The First Amendment's guarantee of free speech is worded as an absolute, there are no exceptions in the text.

However, no functioning society could allow unlimited free speech. There are many exceptions to the First Amendment – fraud, perjury, defamation, death threats, "shouting fire in a crowded theatre", speech in violation of privacy or duties of confidentiality, etc.

I don't think the original authors of the First Amendment meant it to be unlimited. They didn't intend it to legalise fraud or perjury or defamation.

But, given they didn't leave any guidance in the text as to which exceptions are valid and which are not, it is basically up to SCOTUS to decide. And which exceptions SCOTUS accepts as valid change as the moods of its majority changes – and will likely continue to change in the future.

The equivalent provision in the European Convention on Human Rights is Article 10, which says: "The exercise of these freedoms, since it carries with it duties and responsibilities, may be subject to such formalities, conditions, restrictions or penalties as are prescribed by law and are necessary in a democratic society, in the interests of national security, territorial integrity or public safety, for the prevention of disorder or crime, for the protection of health or morals, for the protection of the reputation or rights of others, for preventing the disclosure of information received in confidence, or for maintaining the authority and impartiality of the judiciary".

I think that's better than the First Amendment in that it acknowledges in the text the reality that exceptions are necessary, and makes some attempt to outline what the exceptions are. However, there is still a lot of room for interpretation by the European Court of Human Rights as to the proper scope of all those exceptions, especially regarding what is "necessary in a democratic society" and what isn't. Few would claim the Court always gets it right. But, at least, the European Court of Human Rights is arguably a far less politicised institution that the US Supreme Court.

stale2002|5 years ago

Countries in Europe have some pretty huge restictions on speech that go far behind things like making death threats and fraud illegal.

Even the line that you quoted demonstrates this when it says things like "for the protection of morals".

I really do not want the government infringing on speech rights, due to something as overly broad as "morals".

SkyBelow|5 years ago

>under some interpretation

This would imply there are interpretations where it isn't allowed even in the cases of the worst most extreme content. Does any organization/group advocate such an interpretation? As far as I'm aware all groups either support an interpretation that allows the government to censor some speech or supports considering some speech as not counting as speech so it can be censored without censoring speech (using sophistry to hide censorship of speech).

felipeko|5 years ago

There's nothing intrinsically superior to either SCOTUS or any group or organization's interpretation.
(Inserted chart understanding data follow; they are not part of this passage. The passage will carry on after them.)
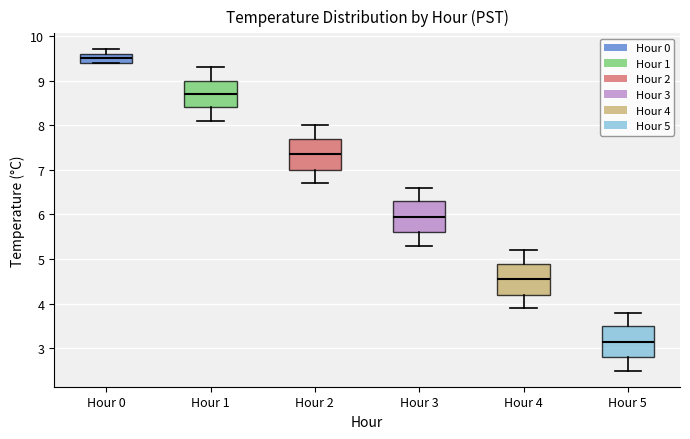

Reading left to right, read every box against the y-axis: the position of its median line, the range the box covers, and the ends of its whiskers. The values are not printed on the chart, so give them approximately, as read against the axis.

Hour 0: median 9.5, box 9.4 to 9.6, whiskers 9.4 to 9.7
Hour 1: median 8.7, box 8.4 to 9.0, whiskers 8.1 to 9.3
Hour 2: median 7.4, box 7.0 to 7.7, whiskers 6.7 to 8.0
Hour 3: median 6.0, box 5.6 to 6.3, whiskers 5.3 to 6.6
Hour 4: median 4.6, box 4.2 to 4.9, whiskers 3.9 to 5.2
Hour 5: median 3.2, box 2.8 to 3.5, whiskers 2.5 to 3.8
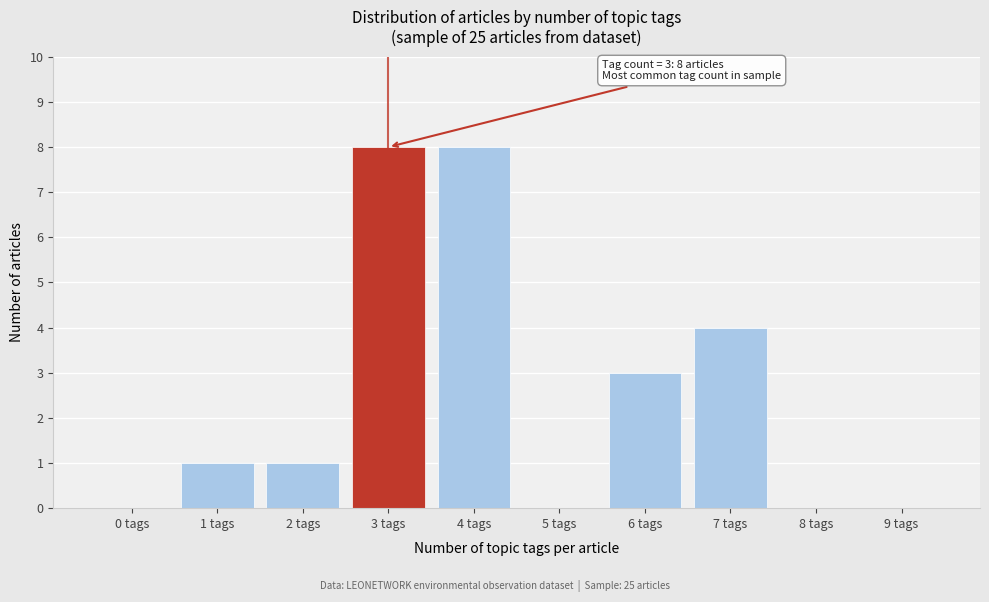

Reading left to right, what are all the values shown in this chart?

0 tags=0	1 tags=1	2 tags=1	3 tags=8	4 tags=8	5 tags=0	6 tags=3	7 tags=4	8 tags=0	9 tags=0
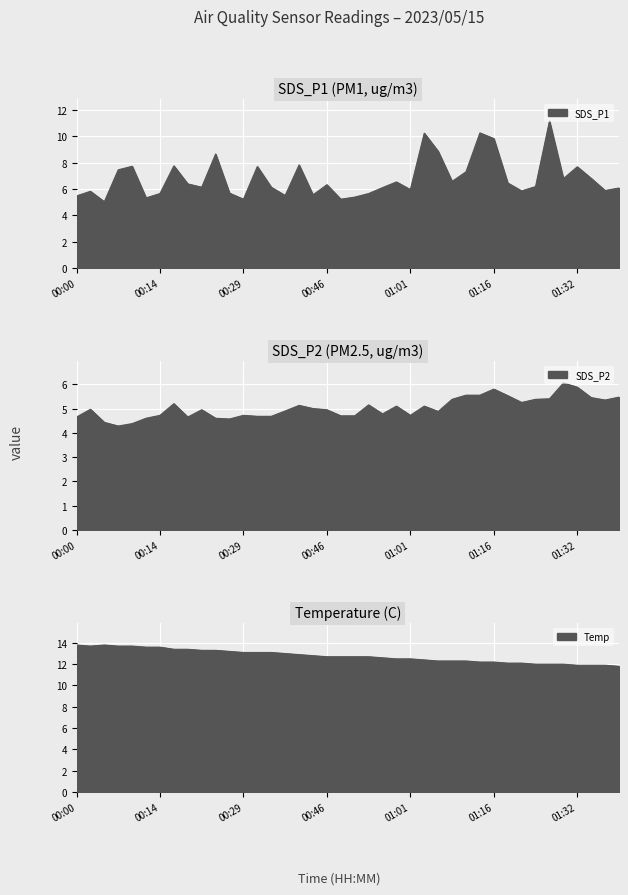

List the series in order of their peak value, lowest first.

SDS_P2, SDS_P1, Temp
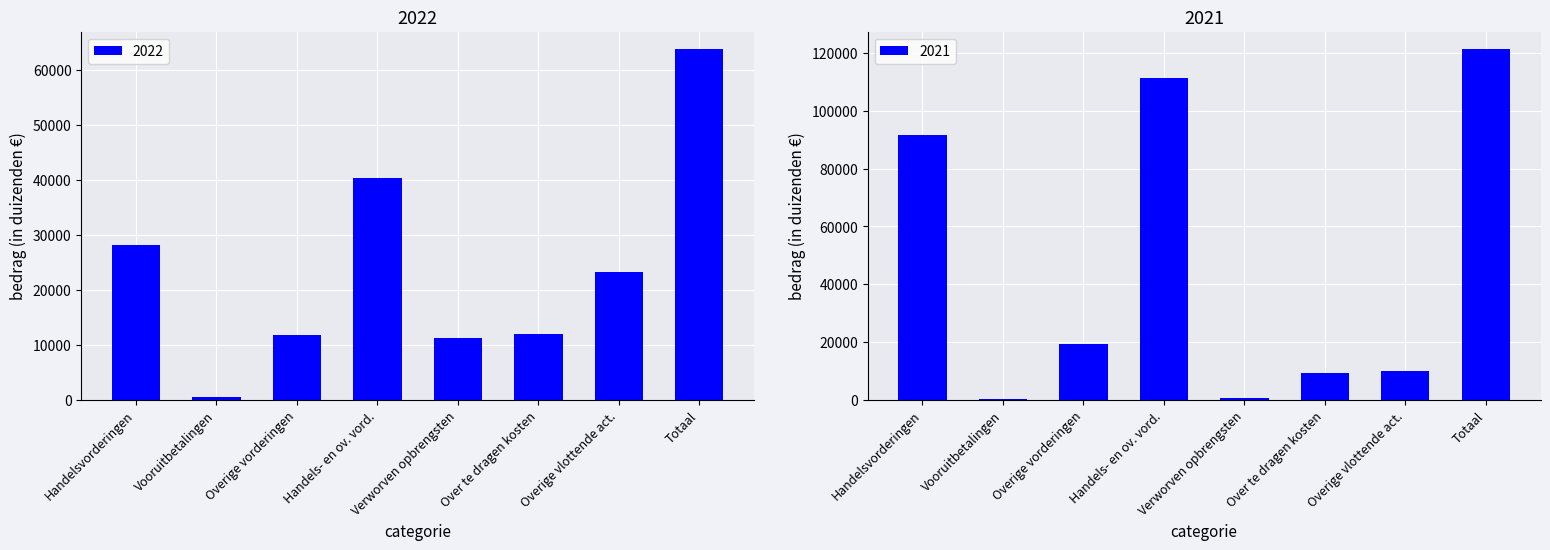

At which label does 2022 reach its peak?

Totaal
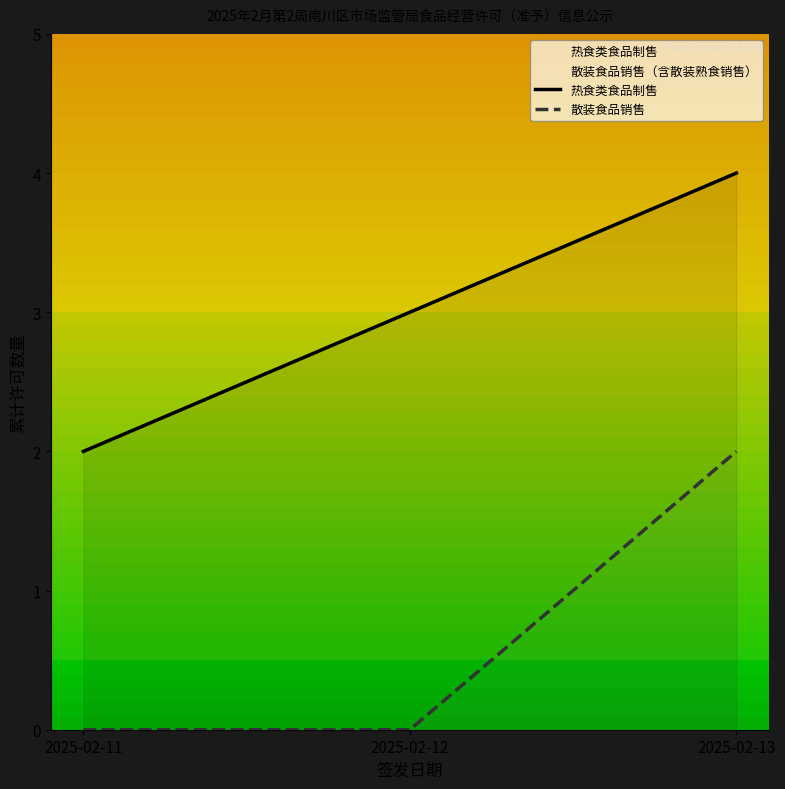

How many data points in 热食类食品制售 are above 3?

1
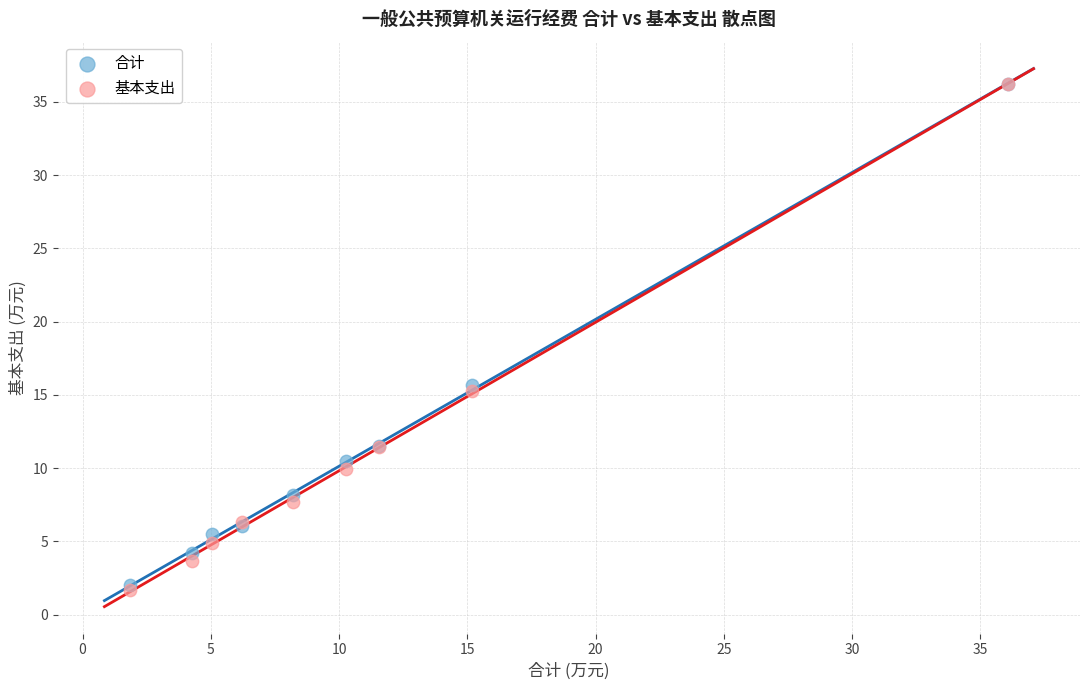

Which series reaches the minimum Y coordinate?

基本支出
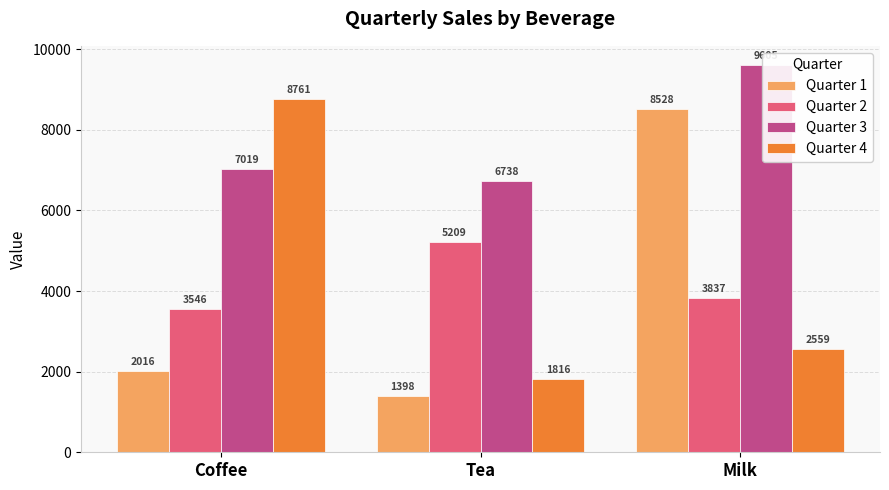

What is the label of the 2nd bar from the right?

Tea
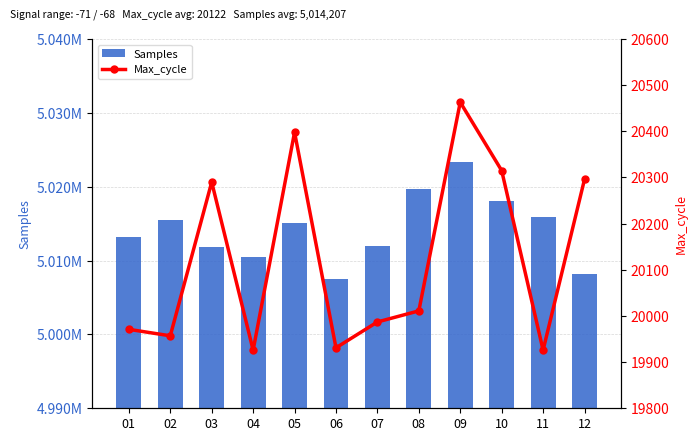

What is the sum of all Samples values?

60170493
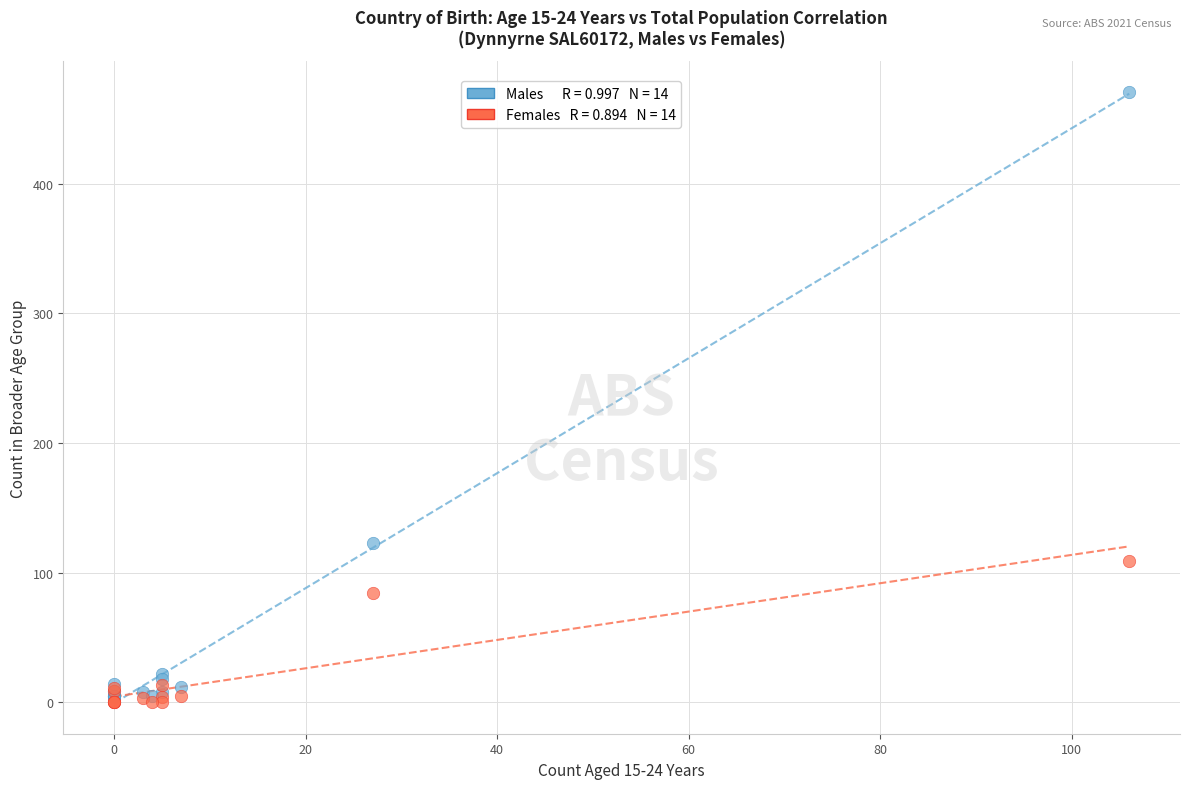

Across all series, what Y value is closest to 235?

123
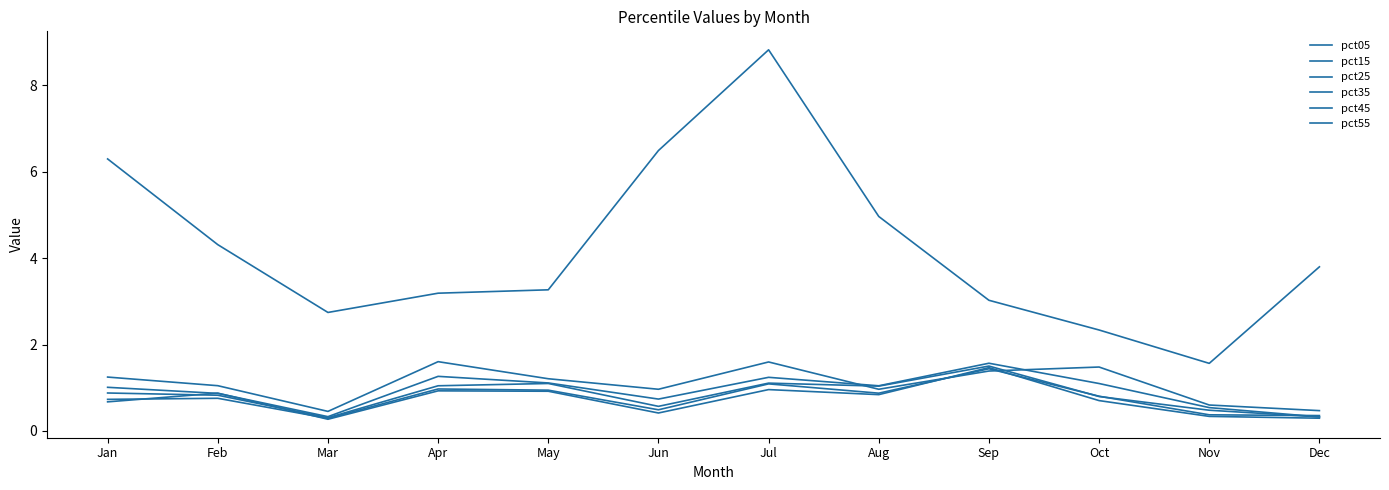

At which label does pct15 first exceed 1?

Jan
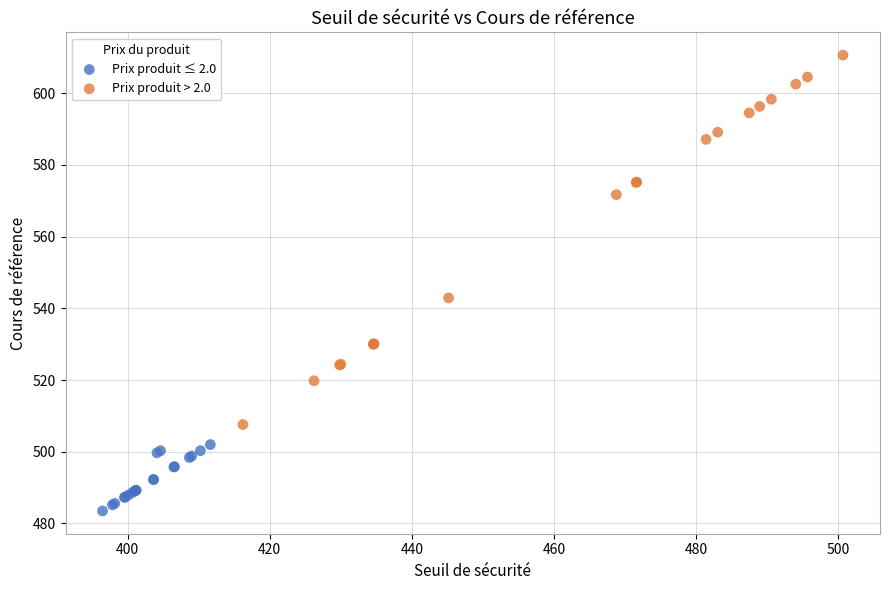

Which series reaches the maximum Y coordinate?

Prix produit > 2.0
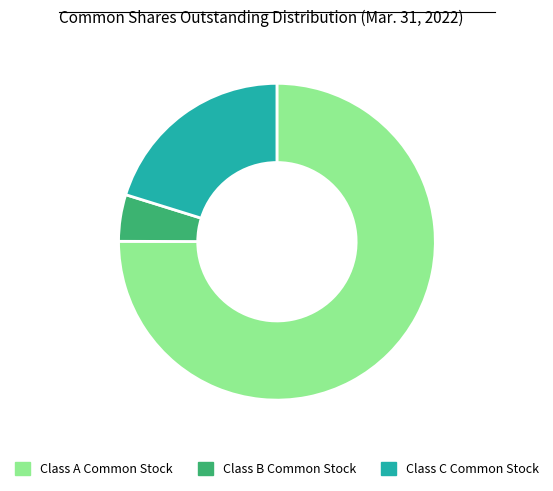

Is there any slice that represents more than half of the pie?

Yes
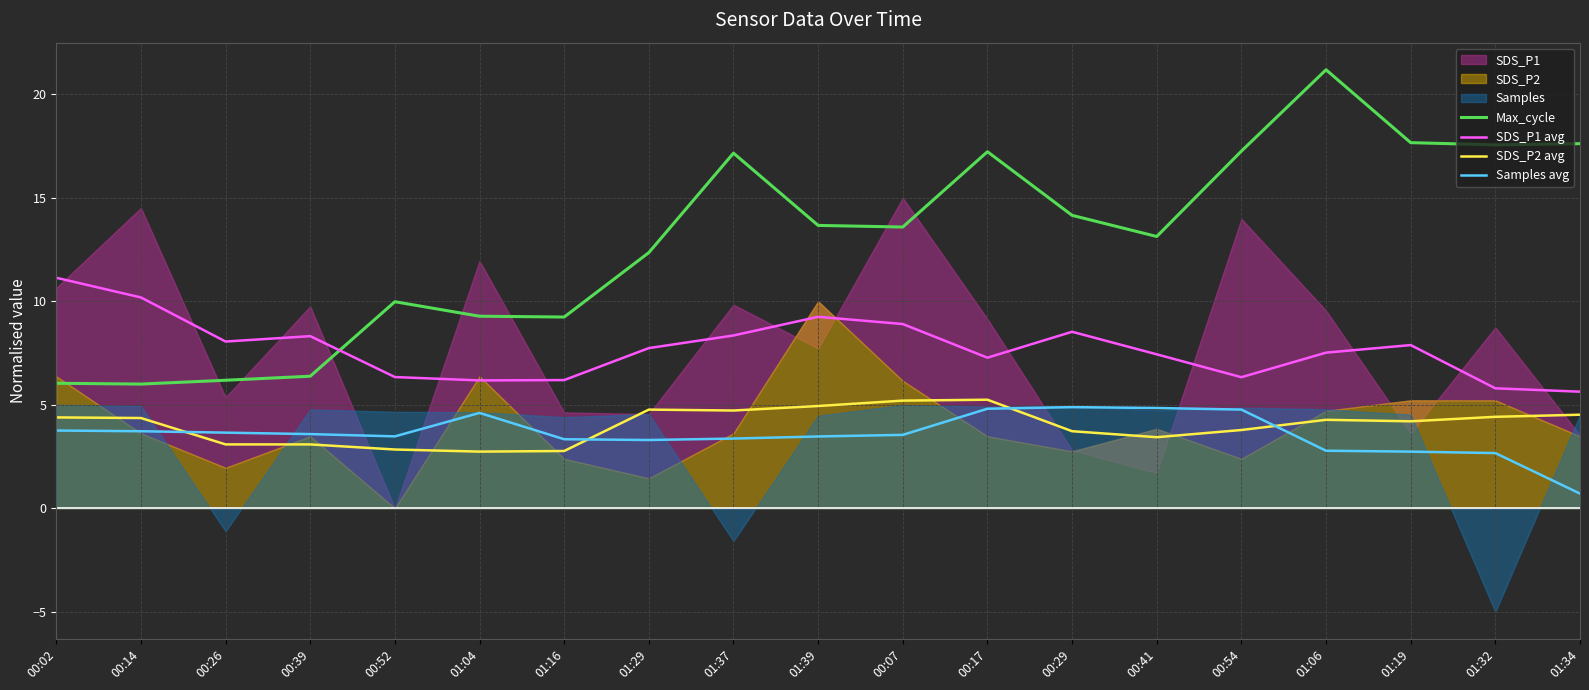

What is the spread (max minus min) of values at 00:17?

12.4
I'm pretty sure you are able to interpret it as not allowing even in the worst and most extreme cases, you just don't want to. There's no need for an argument from authority.

nybble41|5 years ago

> This would imply there are interpretations where it isn't allowed even in the cases of the worst most extreme content.

That would be the interpretation where someone actually reads the text of the Constitution instead of making up exceptions out of whole cloth.

> Does any organization/group advocate such an interpretation?

Yes, obviously. The Libertarian Party is one example:

>> … we oppose all attempts by government to abridge the freedom of speech and press, as well as government censorship in any form …[1]

>> We support full freedom of expression and oppose government censorship, regulation, or control of communications media and technology.[1]

Direct threats of harm are still actionable, of course. In that situation you aren't punishing the speaker for what they said but rather defending yourself in response to a reasonable expectation of imminent and irreversible harm. The speech is merely evidence of intent.